The great challenges of the 21st century are becoming increasingly urgent. From climate change and renewable energy to antibiotic resistance and drug discovery, we need solutions – and we need them now.
But ours is also a time of incredibly rapid change, in both technology and society. So we also need thoughtful, careful solutions that will truly serve human ends. And given the complexity of the challenges before us, we need to bring together knowledge and insights from across multiple disciplines in finding those solutions.
It’s a tall order, but there is hope. And the University of Toronto community is helping to lead the way.
In 2021, we established the Acceleration Consortium as an institutional strategic initiative – a U of T-led global collaboration with partners in academia, industry and government. Based on the concept of “self-driving labs,” the consortium is harnessing the power of artificial intelligence, robotics and advanced computing to turbocharge the discovery of new molecules and materials.

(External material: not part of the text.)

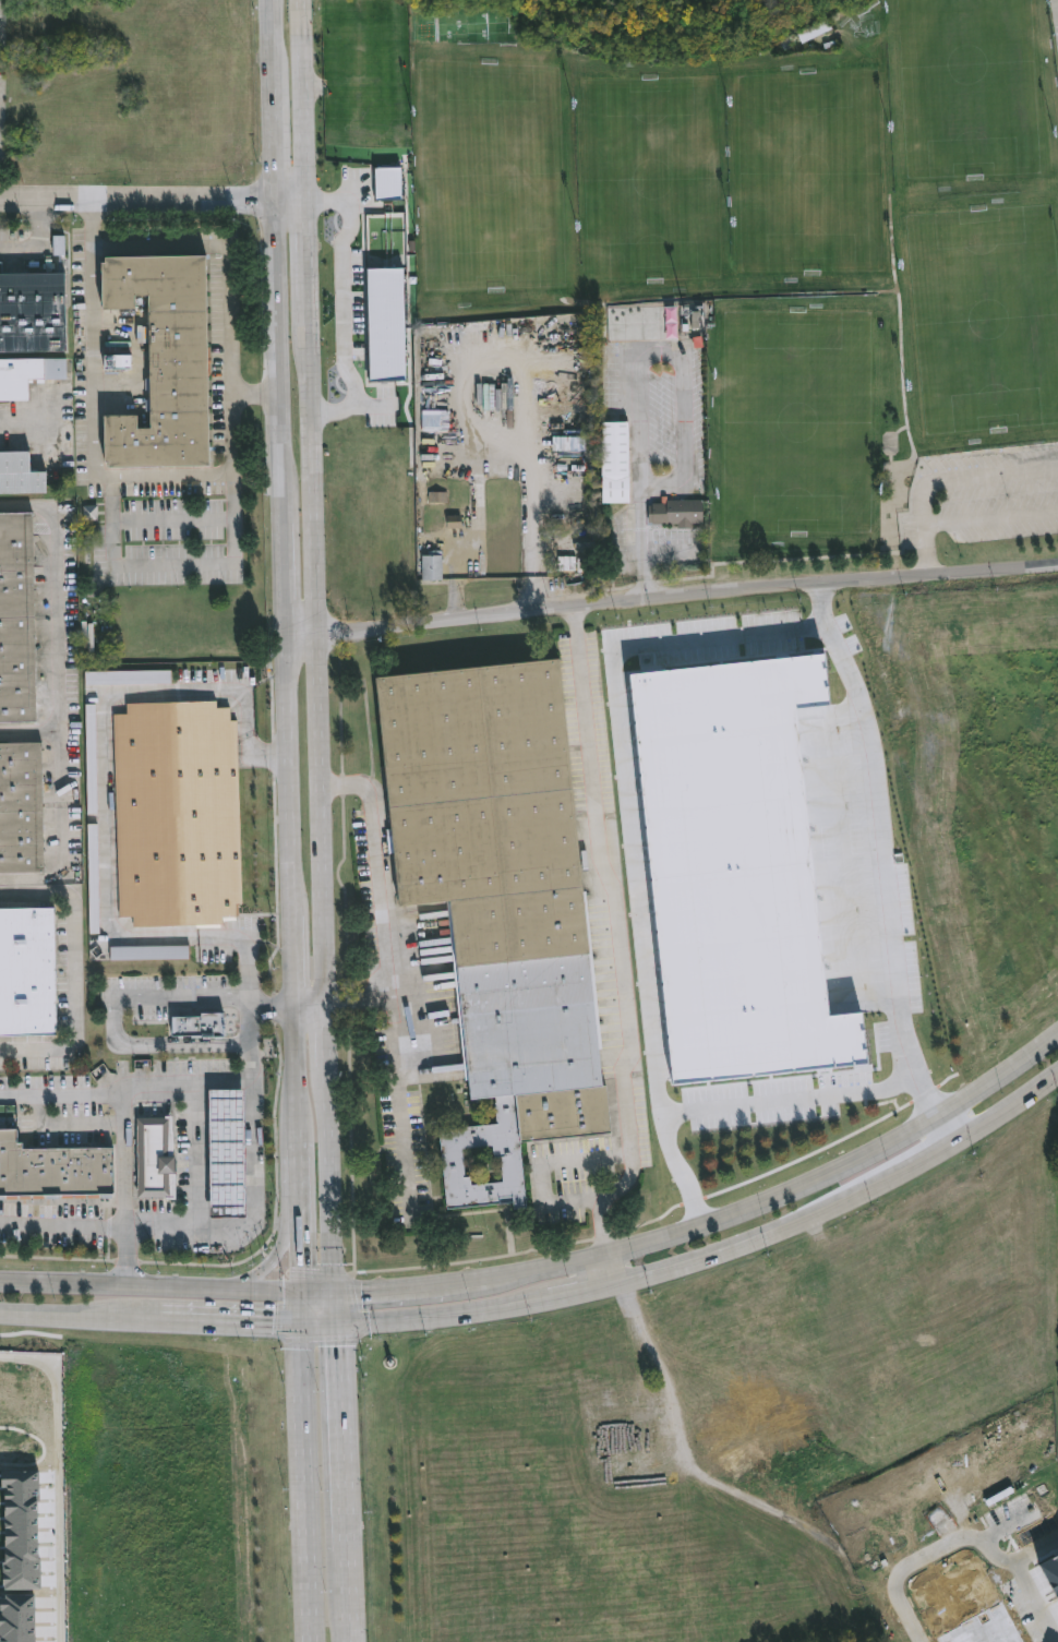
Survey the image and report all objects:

The consortium’s goal is to achieve breakthroughs in everything from cancer treatments to low-carbon construction materials in a fraction of the time and at a fraction of the cost involved in traditional research and development. And to ensure that both the process and the results will be ethical and sustainable, the consortium includes top experts from the humanities, social sciences and professions, in addition to world leaders in science and technology.

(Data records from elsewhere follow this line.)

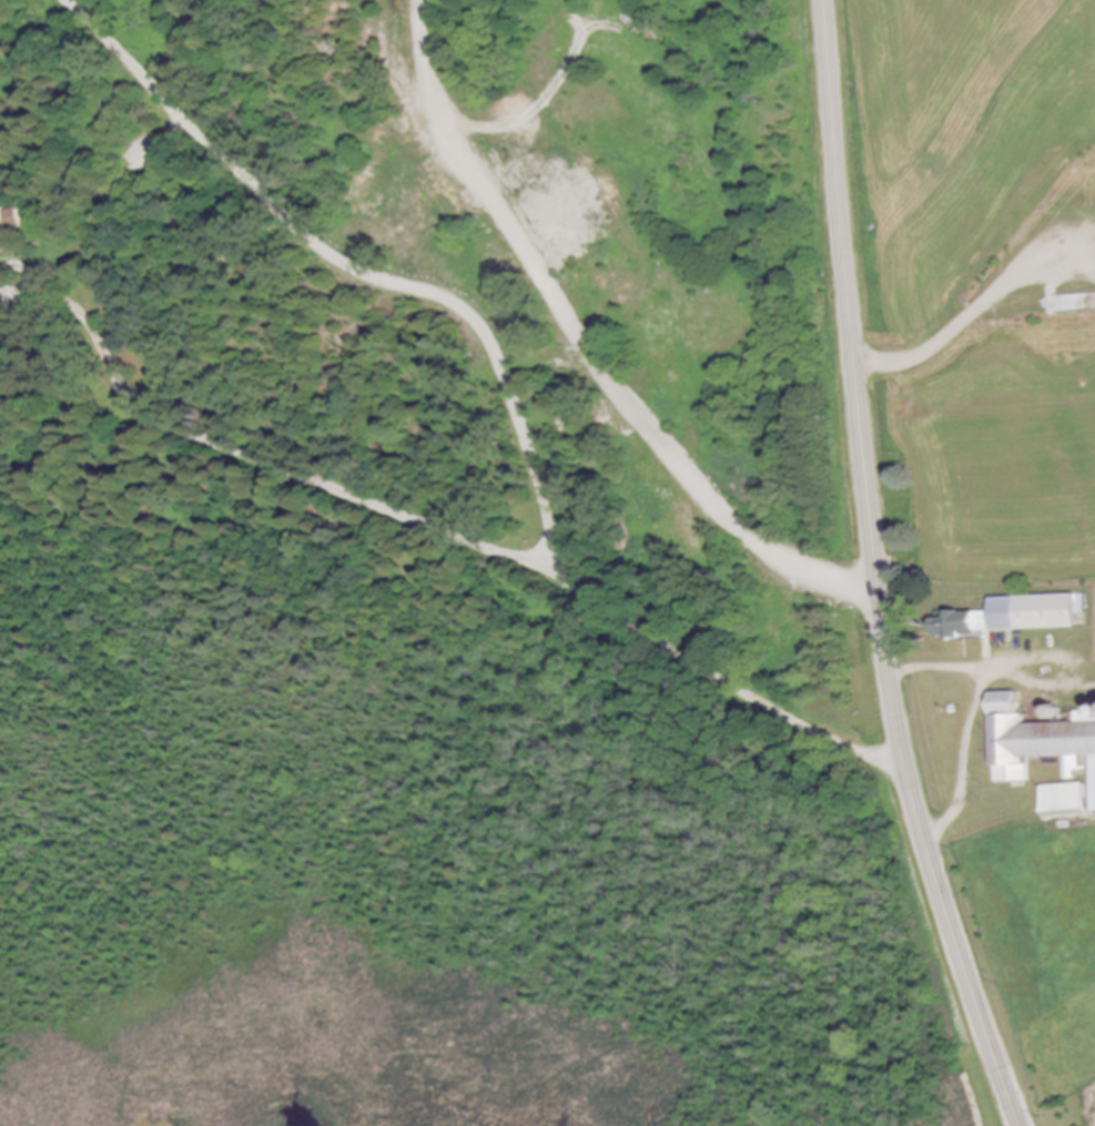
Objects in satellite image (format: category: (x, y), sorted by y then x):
building: (8, 227)
road: (963, 323)
road: (586, 351)
road: (504, 378)
road: (274, 462)
road: (879, 571)
building: (1034, 613)
building: (960, 626)
road: (977, 712)
building: (1039, 744)
building: (1063, 799)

This exciting initiative builds on a series of strategic decisions to leverage U of T’s academic strengths and its distinctive capacity to address emerging, multidisciplinary challenges. The consortium’s inaugural director, Professor Alán Aspuru-Guzik, is a pioneering scientist who was recruited to U of T from Harvard in 2018. He is the Canada 150 Research Chair in Theoretical and Quantum Chemistry, and holds a chair at the Vector Institute. The consortium’s scientific leadership team includes Professor Michelle Murphy, Canada Research Chair in Science and Technology Studies and Environmental Data Justice, who brings an Indigenous and feminist perspective, and Professor Avi Goldfarb, the Rotman Chair in Artificial Intelligence and Health Care, whose work focuses on the digital economy.
Our foresight and strategy have been rewarded. Earlier this year we were delighted to learn that the Acceleration Consortium was awarded the largest research grant in Canadian history – $200 million, from the federal government’s Canada First Research Excellence Fund. Since then, we’ve been recruiting a group of highly skilled researchers to help realize the consortium’s enormous potential.
This is a signature achievement for the University of Toronto – no other institution in the world is better positioned to take the lead on such an initiative. It’s also a powerful new reason for hope, as we look ahead to our third century of learning, discovery and innovation.